━━━ DATA SUPPLIED

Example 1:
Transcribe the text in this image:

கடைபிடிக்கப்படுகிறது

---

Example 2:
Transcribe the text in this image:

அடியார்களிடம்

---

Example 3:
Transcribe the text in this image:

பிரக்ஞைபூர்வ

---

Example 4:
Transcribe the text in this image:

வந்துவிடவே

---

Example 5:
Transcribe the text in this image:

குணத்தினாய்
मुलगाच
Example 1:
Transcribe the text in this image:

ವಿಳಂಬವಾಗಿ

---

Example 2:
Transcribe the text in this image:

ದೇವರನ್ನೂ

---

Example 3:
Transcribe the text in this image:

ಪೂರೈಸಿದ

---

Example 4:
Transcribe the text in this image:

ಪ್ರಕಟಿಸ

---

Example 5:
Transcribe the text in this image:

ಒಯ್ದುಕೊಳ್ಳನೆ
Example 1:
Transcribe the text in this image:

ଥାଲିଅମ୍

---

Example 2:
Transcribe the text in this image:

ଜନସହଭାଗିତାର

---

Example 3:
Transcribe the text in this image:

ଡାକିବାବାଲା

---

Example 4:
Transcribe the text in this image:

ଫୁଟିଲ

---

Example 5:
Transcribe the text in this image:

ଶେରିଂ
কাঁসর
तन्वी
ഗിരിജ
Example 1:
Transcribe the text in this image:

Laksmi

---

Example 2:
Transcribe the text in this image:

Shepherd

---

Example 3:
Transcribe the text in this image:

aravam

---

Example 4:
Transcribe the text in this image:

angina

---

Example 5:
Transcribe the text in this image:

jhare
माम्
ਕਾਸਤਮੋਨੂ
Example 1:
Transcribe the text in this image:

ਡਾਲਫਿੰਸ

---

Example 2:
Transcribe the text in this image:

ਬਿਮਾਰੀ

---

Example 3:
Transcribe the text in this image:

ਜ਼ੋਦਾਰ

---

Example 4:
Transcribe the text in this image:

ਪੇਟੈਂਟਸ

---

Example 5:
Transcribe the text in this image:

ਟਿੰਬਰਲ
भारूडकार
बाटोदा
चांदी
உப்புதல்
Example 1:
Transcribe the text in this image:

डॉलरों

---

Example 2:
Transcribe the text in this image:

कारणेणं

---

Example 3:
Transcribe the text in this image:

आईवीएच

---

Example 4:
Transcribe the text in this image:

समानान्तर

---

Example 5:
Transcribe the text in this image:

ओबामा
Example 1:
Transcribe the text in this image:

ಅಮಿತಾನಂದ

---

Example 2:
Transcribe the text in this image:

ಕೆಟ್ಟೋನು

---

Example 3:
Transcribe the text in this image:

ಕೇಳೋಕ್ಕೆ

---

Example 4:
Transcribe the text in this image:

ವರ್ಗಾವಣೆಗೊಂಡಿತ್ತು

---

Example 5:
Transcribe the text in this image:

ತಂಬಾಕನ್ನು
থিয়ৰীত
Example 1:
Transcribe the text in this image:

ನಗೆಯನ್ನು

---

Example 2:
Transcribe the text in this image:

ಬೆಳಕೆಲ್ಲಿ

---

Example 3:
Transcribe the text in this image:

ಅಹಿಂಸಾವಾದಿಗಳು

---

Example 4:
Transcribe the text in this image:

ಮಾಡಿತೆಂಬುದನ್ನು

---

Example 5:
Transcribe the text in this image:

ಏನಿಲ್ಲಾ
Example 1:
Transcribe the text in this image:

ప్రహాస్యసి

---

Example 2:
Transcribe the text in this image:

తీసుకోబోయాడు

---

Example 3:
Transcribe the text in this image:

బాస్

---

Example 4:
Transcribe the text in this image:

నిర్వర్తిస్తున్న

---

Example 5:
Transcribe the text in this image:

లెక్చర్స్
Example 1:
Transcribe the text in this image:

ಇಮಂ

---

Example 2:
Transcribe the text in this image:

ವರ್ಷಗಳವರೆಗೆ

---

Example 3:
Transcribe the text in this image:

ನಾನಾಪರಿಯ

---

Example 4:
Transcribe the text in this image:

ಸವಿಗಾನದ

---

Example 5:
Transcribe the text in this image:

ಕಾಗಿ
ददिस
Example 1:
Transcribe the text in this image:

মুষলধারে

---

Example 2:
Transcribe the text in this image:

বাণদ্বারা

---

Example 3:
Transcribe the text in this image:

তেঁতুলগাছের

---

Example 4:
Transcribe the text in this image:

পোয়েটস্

━━━━━━

▶ [TASK BRIEF]
Each line above must be retyped exactly.

▶ [RESPONSE BELOW]
Example 1:
Transcribe the text in this image:

கடைபிடிக்கப்படுகிறது

---

Example 2:
Transcribe the text in this image:

அடியார்களிடம்

---

Example 3:
Transcribe the text in this image:

பிரக்ஞைபூர்வ

---

Example 4:
Transcribe the text in this image:

வந்துவிடவே

---

Example 5:
Transcribe the text in this image:

குணத்தினாய்
मुलगाच
Example 1:
Transcribe the text in this image:

ವಿಳಂಬವಾಗಿ

---

Example 2:
Transcribe the text in this image:

ದೇವರನ್ನೂ

---

Example 3:
Transcribe the text in this image:

ಪೂರೈಸಿದ

---

Example 4:
Transcribe the text in this image:

ಪ್ರಕಟಿಸ

---

Example 5:
Transcribe the text in this image:

ಒಯ್ದುಕೊಳ್ಳನೆ
Example 1:
Transcribe the text in this image:

ଥାଲିଅମ୍

---

Example 2:
Transcribe the text in this image:

ଜନସହଭାଗିତାର

---

Example 3:
Transcribe the text in this image:

ଡାକିବାବାଲା

---

Example 4:
Transcribe the text in this image:

ଫୁଟିଲ

---

Example 5:
Transcribe the text in this image:

ଶେରିଂ
কাঁসর
तन्वी
ഗിരിജ
Example 1:
Transcribe the text in this image:

Laksmi

---

Example 2:
Transcribe the text in this image:

Shepherd

---

Example 3:
Transcribe the text in this image:

aravam

---

Example 4:
Transcribe the text in this image:

angina

---

Example 5:
Transcribe the text in this image:

jhare
माम्
ਕਾਸਤਮੋਨੂ
Example 1:
Transcribe the text in this image:

ਡਾਲਫਿੰਸ

---

Example 2:
Transcribe the text in this image:

ਬਿਮਾਰੀ

---

Example 3:
Transcribe the text in this image:

ਜ਼ੋਦਾਰ

---

Example 4:
Transcribe the text in this image:

ਪੇਟੈਂਟਸ

---

Example 5:
Transcribe the text in this image:

ਟਿੰਬਰਲ
भारूडकार
बाटोदा
चांदी
உப்புதல்
Example 1:
Transcribe the text in this image:

डॉलरों

---

Example 2:
Transcribe the text in this image:

कारणेणं

---

Example 3:
Transcribe the text in this image:

आईवीएच

---

Example 4:
Transcribe the text in this image:

समानान्तर

---

Example 5:
Transcribe the text in this image:

ओबामा
Example 1:
Transcribe the text in this image:

ಅಮಿತಾನಂದ

---

Example 2:
Transcribe the text in this image:

ಕೆಟ್ಟೋನು

---

Example 3:
Transcribe the text in this image:

ಕೇಳೋಕ್ಕೆ

---

Example 4:
Transcribe the text in this image:

ವರ್ಗಾವಣೆಗೊಂಡಿತ್ತು

---

Example 5:
Transcribe the text in this image:

ತಂಬಾಕನ್ನು
থিয়ৰীত
Example 1:
Transcribe the text in this image:

ನಗೆಯನ್ನು

---

Example 2:
Transcribe the text in this image:

ಬೆಳಕೆಲ್ಲಿ

---

Example 3:
Transcribe the text in this image:

ಅಹಿಂಸಾವಾದಿಗಳು

---

Example 4:
Transcribe the text in this image:

ಮಾಡಿತೆಂಬುದನ್ನು

---

Example 5:
Transcribe the text in this image:

ಏನಿಲ್ಲಾ
Example 1:
Transcribe the text in this image:

ప్రహాస్యసి

---

Example 2:
Transcribe the text in this image:

తీసుకోబోయాడు

---

Example 3:
Transcribe the text in this image:

బాస్

---

Example 4:
Transcribe the text in this image:

నిర్వర్తిస్తున్న

---

Example 5:
Transcribe the text in this image:

లెక్చర్స్
Example 1:
Transcribe the text in this image:

ಇಮಂ

---

Example 2:
Transcribe the text in this image:

ವರ್ಷಗಳವರೆಗೆ

---

Example 3:
Transcribe the text in this image:

ನಾನಾಪರಿಯ

---

Example 4:
Transcribe the text in this image:

ಸವಿಗಾನದ

---

Example 5:
Transcribe the text in this image:

ಕಾಗಿ
ददिस
Example 1:
Transcribe the text in this image:

মুষলধারে

---

Example 2:
Transcribe the text in this image:

বাণদ্বারা

---

Example 3:
Transcribe the text in this image:

তেঁতুলগাছের

---

Example 4:
Transcribe the text in this image:

পোয়েটস্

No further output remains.